Ce n'est pas à moi d'avoir honte
Claudine Cordani
Très vite, les trois violeurs sont arrêtés, et la machine judiciaire s'enclenche. Le juge d'instruction informe Claudine que le procès va se dérouler à huis-clos : du fait que la victime est mineure, les audiences n'acceptent ni la presse, ni le public. Pourtant, la jeune femme ne l'entend pas de cette oreille, et le refuse : "Ce n'est pas à moi d'avoir honte. Je veux que tout le monde sache, je veux que la société le sache."
Pour protéger sa famille de la médiatisation du procès, Claudine anonymise son identité et prend le pseudonyme de Caroline : "Ça porte le même nombre de lettres que Claudine, ça commence pareil, ça se finit pareil et il y a huit lettres." Le 25 octobre 1985, les condamnations tombent, et pour les principaux agresseurs, c'est la prison ferme. Si elle estime qu'à ce moment "la justice a fait son travail", son traumatisme psychologique et physique, lui, restera gravé à vie. "La vie ne s'est jamais assez arrêtée, mais elle est devenue différente", confie-t-elle.

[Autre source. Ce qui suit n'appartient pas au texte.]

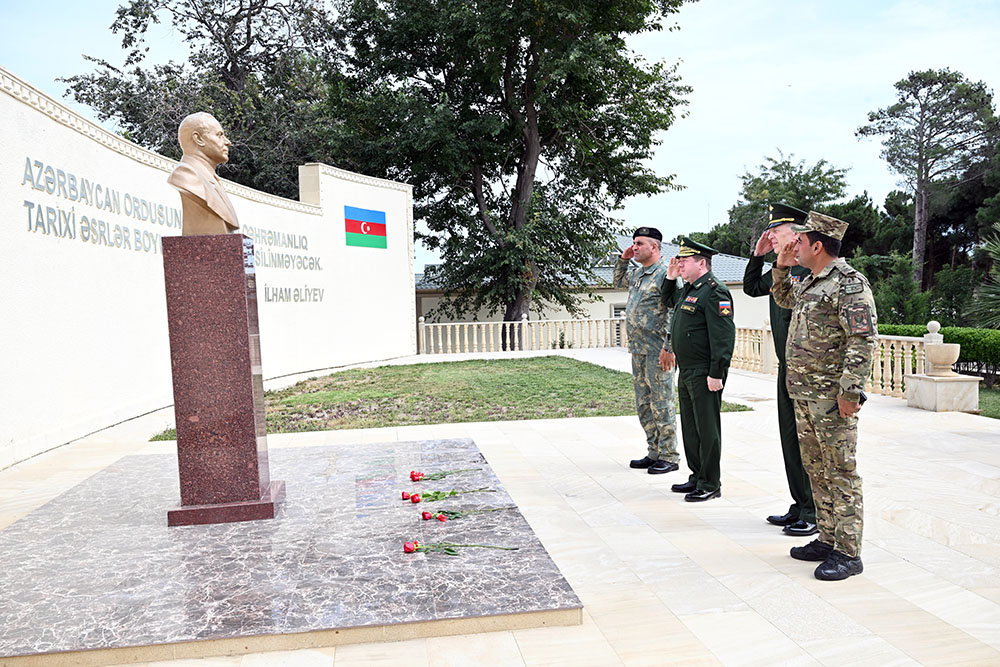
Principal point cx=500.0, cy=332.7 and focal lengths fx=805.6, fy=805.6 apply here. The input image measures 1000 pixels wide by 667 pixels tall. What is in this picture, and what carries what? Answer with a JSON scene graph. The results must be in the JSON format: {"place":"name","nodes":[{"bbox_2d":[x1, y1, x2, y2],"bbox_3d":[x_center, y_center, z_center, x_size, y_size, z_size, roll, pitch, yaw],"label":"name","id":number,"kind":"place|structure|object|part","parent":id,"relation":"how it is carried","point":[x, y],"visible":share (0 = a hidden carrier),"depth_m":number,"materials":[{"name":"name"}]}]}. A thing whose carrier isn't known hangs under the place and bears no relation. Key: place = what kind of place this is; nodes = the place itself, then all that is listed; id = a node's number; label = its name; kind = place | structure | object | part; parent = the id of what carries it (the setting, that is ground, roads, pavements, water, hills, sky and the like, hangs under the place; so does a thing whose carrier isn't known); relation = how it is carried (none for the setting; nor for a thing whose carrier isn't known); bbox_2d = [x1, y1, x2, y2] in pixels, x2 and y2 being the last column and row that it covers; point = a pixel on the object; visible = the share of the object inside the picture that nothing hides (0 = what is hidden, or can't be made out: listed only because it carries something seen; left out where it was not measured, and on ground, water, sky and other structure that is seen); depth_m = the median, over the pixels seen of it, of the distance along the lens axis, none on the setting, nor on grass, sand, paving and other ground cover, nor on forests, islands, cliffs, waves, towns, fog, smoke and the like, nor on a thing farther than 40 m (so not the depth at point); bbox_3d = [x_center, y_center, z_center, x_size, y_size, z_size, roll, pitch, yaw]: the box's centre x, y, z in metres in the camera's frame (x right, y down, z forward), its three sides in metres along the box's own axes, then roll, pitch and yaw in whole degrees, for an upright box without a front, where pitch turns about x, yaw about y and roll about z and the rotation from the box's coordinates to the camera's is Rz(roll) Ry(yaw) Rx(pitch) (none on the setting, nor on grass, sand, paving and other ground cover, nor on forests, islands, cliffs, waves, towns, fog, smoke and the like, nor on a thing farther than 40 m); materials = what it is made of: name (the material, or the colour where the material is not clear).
{"place":"outdoors","nodes":[
{"label":"outdoors","id":0,"kind":"place"},
{"bbox_2d":[0,70,415,469],"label":"white wall","id":1,"kind":"structure","parent":0,"point":[134,162],"depth_m":9.84,"materials":[{"name":"white paint"}]},
{"bbox_2d":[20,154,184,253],"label":"wall lettering","id":2,"kind":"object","parent":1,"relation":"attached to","point":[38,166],"visible":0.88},
{"bbox_2d":[241,223,324,300],"bbox_3d":[-4.259,-1.311,15.975,0.130,1.418,3.545,0,3,15],"label":"wall lettering","id":3,"kind":"object","parent":1,"relation":"attached to","point":[310,263],"visible":0.75,"depth_m":16.09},
{"bbox_2d":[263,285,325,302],"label":"wall lettering","id":4,"kind":"object","parent":1,"relation":"attached to","point":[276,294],"visible":0.94,"depth_m":15.89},
{"bbox_2d":[343,204,387,248],"bbox_3d":[-3.418,-2.674,20.477,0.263,1.015,1.713,0,3,19],"label":"flag","id":5,"kind":"object","parent":1,"relation":"attached to","point":[380,228],"visible":0.98,"depth_m":20.38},
{"bbox_2d":[144,355,754,439],"label":"lawn","id":6,"kind":"structure","parent":0,"point":[343,372],"materials":[{"name":"green plant"}]},
{"bbox_2d":[0,347,999,666],"label":"stone pavement","id":7,"kind":"structure","parent":0,"point":[531,432],"materials":[{"name":"stone"}]},
{"bbox_2d":[0,436,585,666],"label":"stone platform","id":8,"kind":"structure","parent":7,"relation":"on","point":[141,461],"depth_m":4.10,"materials":[{"name":"grey stone"}]},
{"bbox_2d":[162,234,284,525],"bbox_3d":[-1.777,0.272,5.097,0.563,1.640,0.566,-2,3,-8],"label":"stone pedestal","id":9,"kind":"object","parent":8,"relation":"on","point":[239,275],"visible":0.96,"depth_m":4.89,"materials":[{"name":"stone"}]},
{"bbox_2d":[170,112,240,234],"bbox_3d":[-1.885,-0.997,5.090,0.372,0.791,0.565,0,3,15],"label":"bust","id":10,"kind":"object","parent":9,"relation":"on","point":[186,121],"visible":0.95,"depth_m":5.00,"materials":[{"name":"brown metal"}]},
{"label":"plinth","id":11,"kind":"part","parent":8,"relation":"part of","materials":[{"name":"stone"}]},
{"bbox_2d":[408,467,480,481],"bbox_3d":[-0.390,1.014,5.765,0.533,0.133,0.191,-2,3,-8],"label":"red rose","id":12,"kind":"object","parent":8,"relation":"on","point":[411,477],"visible":0.96,"depth_m":5.74,"materials":[{"name":"red plant"}]},
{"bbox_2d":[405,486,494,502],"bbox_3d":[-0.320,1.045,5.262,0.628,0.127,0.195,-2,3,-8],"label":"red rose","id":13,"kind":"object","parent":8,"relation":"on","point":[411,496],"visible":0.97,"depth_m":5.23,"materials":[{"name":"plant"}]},
{"bbox_2d":[401,540,516,554],"bbox_3d":[-0.215,1.111,4.187,0.610,0.113,0.229,-1,3,3],"label":"red rose","id":14,"kind":"object","parent":8,"relation":"on","point":[409,549],"visible":0.97,"depth_m":4.17,"materials":[{"name":"plant"}]},
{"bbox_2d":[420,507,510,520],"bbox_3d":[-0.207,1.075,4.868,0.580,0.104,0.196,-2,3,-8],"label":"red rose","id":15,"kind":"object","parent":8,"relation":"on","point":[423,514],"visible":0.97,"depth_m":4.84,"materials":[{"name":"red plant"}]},
{"bbox_2d":[416,315,626,354],"bbox_3d":[0.818,0.003,24.829,7.756,1.172,0.302,-2,3,-8],"label":"balustrade","id":16,"kind":"object","parent":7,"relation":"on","point":[523,321],"visible":0.86,"depth_m":24.78,"materials":[{"name":"white stone"}]},
{"bbox_2d":[613,228,680,475],"bbox_3d":[1.341,0.138,6.894,0.639,2.075,0.771,-3,3,-37],"label":"man","id":17,"kind":"object","parent":7,"relation":"on","point":[658,257],"visible":0.94,"depth_m":6.68},
{"bbox_2d":[662,236,735,500],"bbox_3d":[1.498,0.234,6.026,0.572,1.915,0.761,-2,3,-8],"label":"man","id":18,"kind":"object","parent":7,"relation":"on","point":[683,319],"visible":0.97,"depth_m":5.84},
{"bbox_2d":[746,204,821,535],"bbox_3d":[1.921,0.190,5.065,0.573,2.028,0.746,0,3,27],"label":"man","id":19,"kind":"object","parent":7,"relation":"on","point":[783,234],"visible":0.46,"depth_m":4.96},
{"bbox_2d":[769,210,875,580],"bbox_3d":[1.773,0.298,4.356,0.614,1.876,0.797,-2,3,-8],"label":"man","id":20,"kind":"object","parent":7,"relation":"on","point":[856,397],"visible":0.97,"depth_m":4.16},
{"bbox_2d":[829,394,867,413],"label":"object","id":21,"kind":"object","parent":20,"relation":"in","point":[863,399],"visible":0.54,"depth_m":4.18,"materials":[{"name":"black"}]},
{"bbox_2d":[729,322,930,398],"bbox_3d":[5.273,0.364,13.187,0.513,0.985,6.106,-2,3,-8],"label":"balustrade","id":22,"kind":"object","parent":7,"relation":"on","point":[895,364],"visible":0.44,"depth_m":12.54,"materials":[{"name":"stone"}]},
{"bbox_2d":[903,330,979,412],"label":"stone planter","id":23,"kind":"object","parent":7,"relation":"on","point":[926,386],"visible":0.97,"depth_m":10.15,"materials":[{"name":"stone"}]},
{"bbox_2d":[923,341,960,375],"bbox_3d":[5.937,0.344,10.825,0.440,0.405,0.446,-1,3,4],"label":"stone urn","id":24,"kind":"object","parent":23,"relation":"on","point":[950,347],"visible":0.99,"depth_m":10.69,"materials":[{"name":"stone"}]},
{"bbox_2d":[0,0,999,262],"label":"sky","id":25,"kind":"structure","parent":0,"point":[768,86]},
{"bbox_2d":[415,233,766,343],"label":"building","id":26,"kind":"structure","parent":0,"point":[554,314],"depth_m":33.01,"materials":[{"name":"beige paint"}]},
{"bbox_2d":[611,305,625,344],"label":"window","id":27,"kind":"structure","parent":26,"relation":"in","point":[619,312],"depth_m":30.66,"materials":[{"name":"grey"}]},
{"bbox_2d":[978,382,999,418],"label":"lawn","id":28,"kind":"structure","parent":0,"point":[981,397],"materials":[{"name":"green plant"}]},
{"label":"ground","id":29,"kind":"structure","parent":0},
{"bbox_2d":[60,0,341,199],"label":"tree","id":30,"kind":"object","parent":29,"relation":"on","point":[137,26],"visible":0.7,"depth_m":26.44,"materials":[{"name":"plant"}]},
{"bbox_2d":[325,0,696,343],"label":"tree","id":31,"kind":"object","parent":29,"relation":"on","point":[629,28],"visible":0.98,"depth_m":24.92,"materials":[{"name":"green plant"}]},
{"bbox_2d":[703,153,851,255],"label":"tree","id":32,"kind":"object","parent":29,"relation":"on","point":[787,166],"visible":0.61,"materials":[{"name":"green plant"}]},
{"bbox_2d":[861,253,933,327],"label":"shrub","id":33,"kind":"object","parent":29,"relation":"on","point":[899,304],"visible":0.65,"depth_m":28.27,"materials":[{"name":"green plant"}]},
{"bbox_2d":[858,69,999,293],"label":"pine tree","id":34,"kind":"object","parent":29,"relation":"on","point":[922,214],"visible":0.97,"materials":[{"name":"green plant"}]},
{"bbox_2d":[872,323,999,380],"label":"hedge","id":35,"kind":"object","parent":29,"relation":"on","point":[893,331],"visible":0.44,"depth_m":16.91,"materials":[{"name":"green plant"}]},
{"bbox_2d":[967,227,999,328],"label":"palm tree","id":36,"kind":"object","parent":29,"relation":"on","point":[999,253],"visible":0.93,"depth_m":19.59,"materials":[{"name":"green plant"}]}
]}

Quarante ans plus tard, c'est sa profession de journaliste qui la fait sortir du silence. "Si un sujet est tabou dans la presse, c'est que c'est un sujet tabou dans la société", constate-t-elle. En 2020, Claudine Cordani publie La Justice dans la peau. Elle y retrace alors son histoire, l'histoire de la première mineure en France à avoir refusé le huis clos à ses violeurs.